Nello sconfinato universo dei produttori di arance del reggino c’è, infatti, chi è riuscito a voltare pagina, recuperando le eccellenze del passato e provando a riscrivere le regole del mercato.  Come nel caso delle arance “belladonna” di San Giuseppe, un tipo di biondo autoctono tardivo che, unico in provincia, è riuscito a guadagnarsi il certificato di presidio Slowfood.  Coltivata con un disciplinare stringente nella valle del Gallico-Catona, prima periferia di Reggio, questo tipo di arancia dalle caratteristiche particolari è riuscita a ritagliarsi una fetta piccola ma significativa del mercato d’eccellenza.  Quindici, a oggi, gli ettari coltivati da otto coraggiosi produttori che, anziché piegarsi agli aiuti regionali che vengono erogati solo per la piantumazione delle cultivar “sanificate” che il mercato standardizzato richiede, si è rintanato nella tradizione, riscoprendo una pianta coltivata, dice un rapporto preunitario, già dalla seconda metà dell’800.
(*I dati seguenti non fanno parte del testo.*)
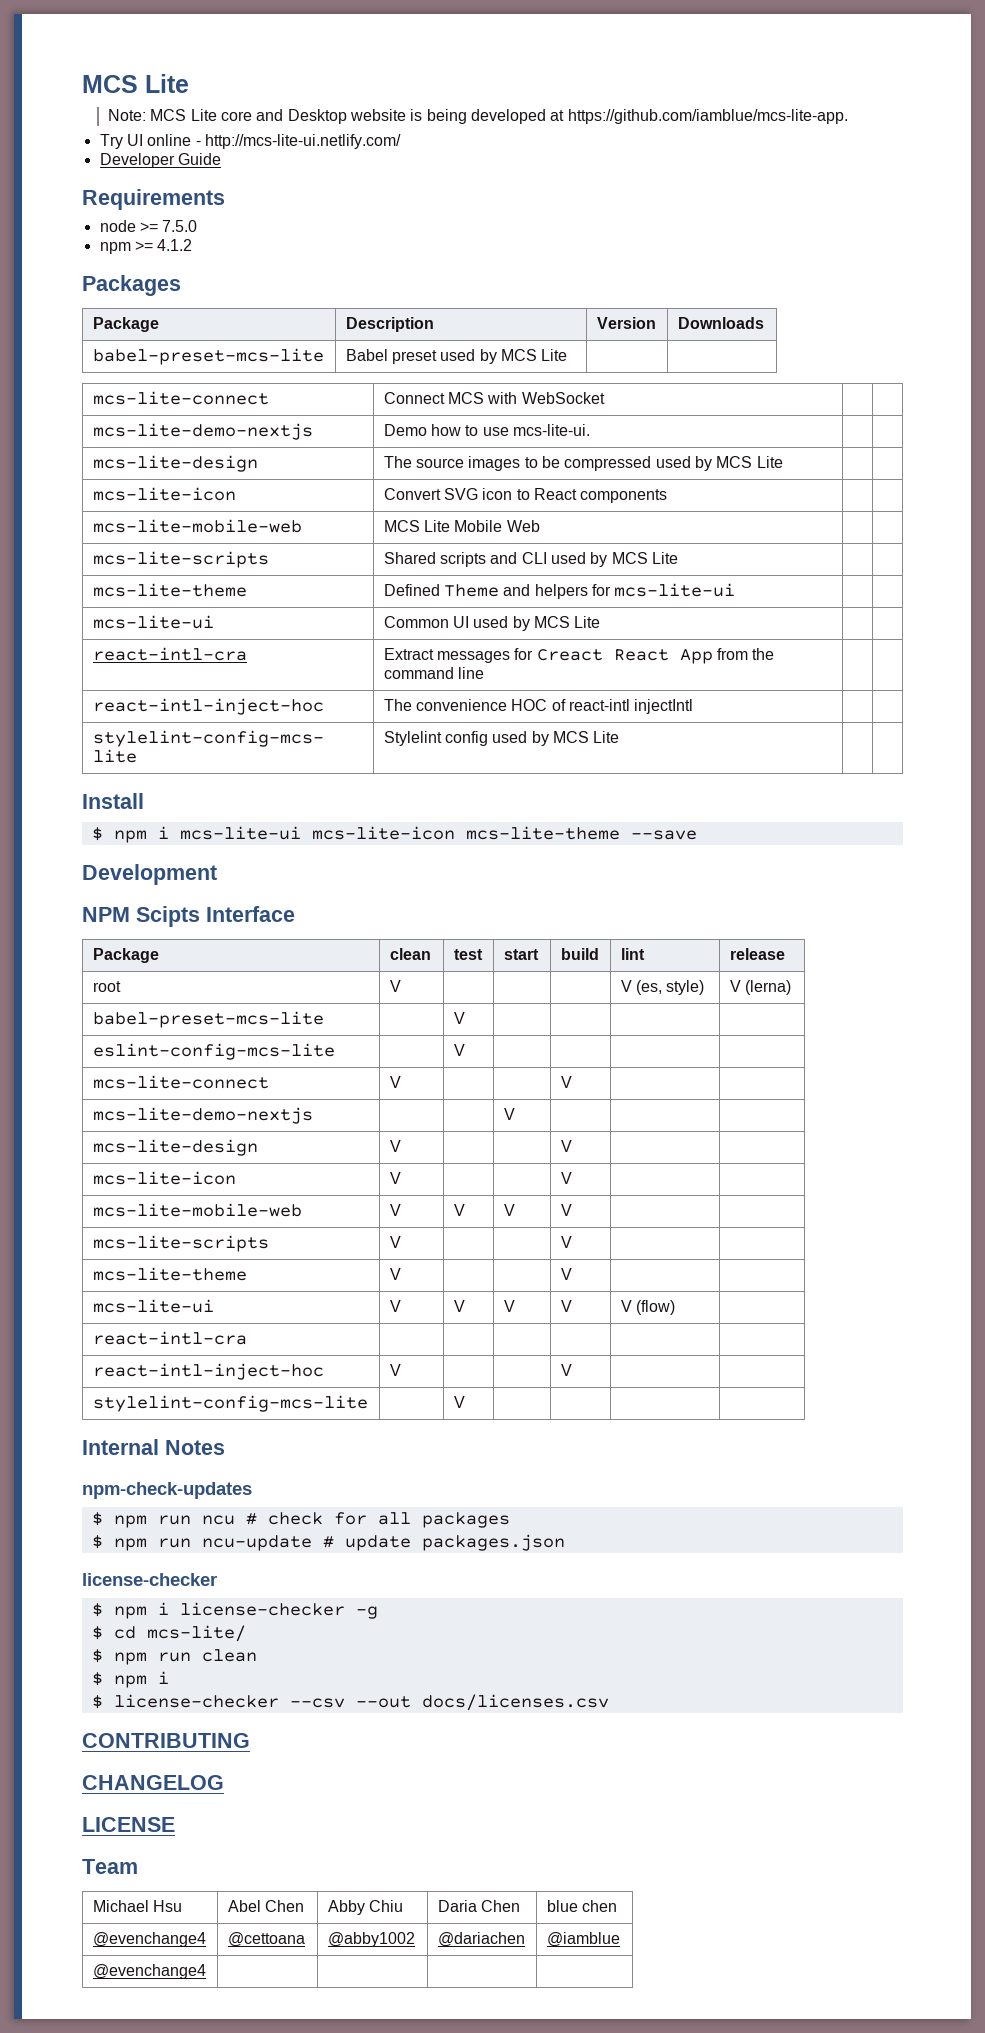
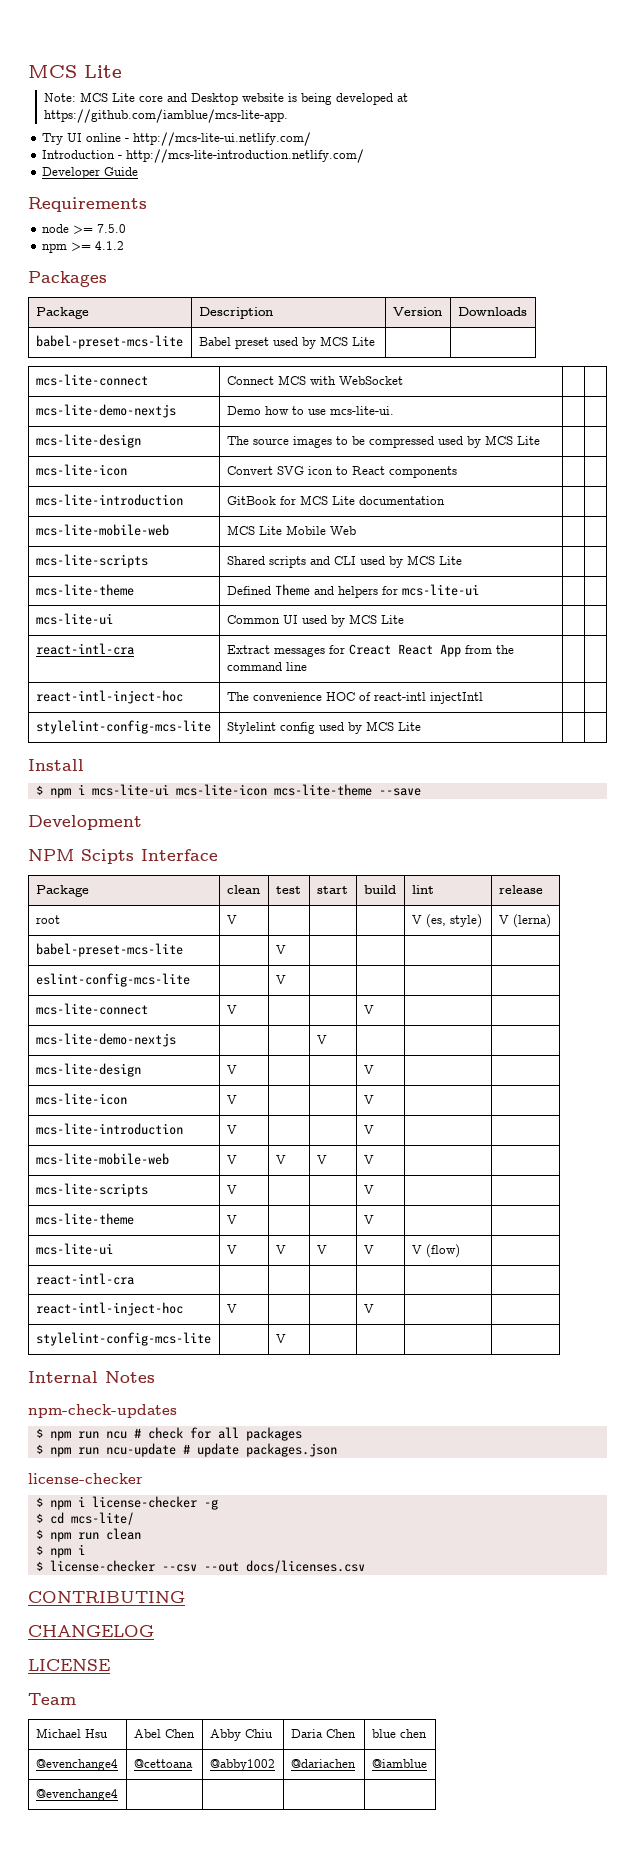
(401, 141) none -> [42,149,365,163] // Introduction - http://mcs-lite-introduction.netlify.com/
(668, 496) none -> [35,494,183,506] [226,495,445,505] // mcs-lite-introduction | GitBook for MCS Lite documentation | |
(572, 1178) none -> [35,1123,183,1135] [226,1125,237,1134] [363,1125,374,1134] // mcs-lite-introduction | V | | | V | |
La coltivazione bio e la certificazione dei diritti dei lavoratori necessari per il protocollo Slowfood incidono al rialzo sui costi di produzione, ma alla fine il prezzo che si riesce a strappare, anche grazie al taglio della filiera che elimina i passaggi intermedi e certifica ogni arancia con un bollino di qualità, sfiora e a volte supera l’euro al kg.  

Un po’ quello che succede pochi chilometri più a sud con il “biondo di Caulonia” che, grazie all’ostinazione di una giovane imprenditrice, Ilaria Campisi, è riuscito a riprendere piede in un territorio in cui viene coltivato almeno dal 1860 – data a cui risale un documento conservato all’Università di Napoli – e che era stato nel tempo abbandonato in favore di varietà meno pregiate ma sorrette da mode passeggere.

Il progetto di “arance in viaggio”, che taglia drasticamente la filiera di distribuzione, e il ferreo disciplinare bio che garantisce la qualità del prodotto finale, consentono ai produttori del biondo di Caulonia di strappare un prezzo vicino all’euro al kg.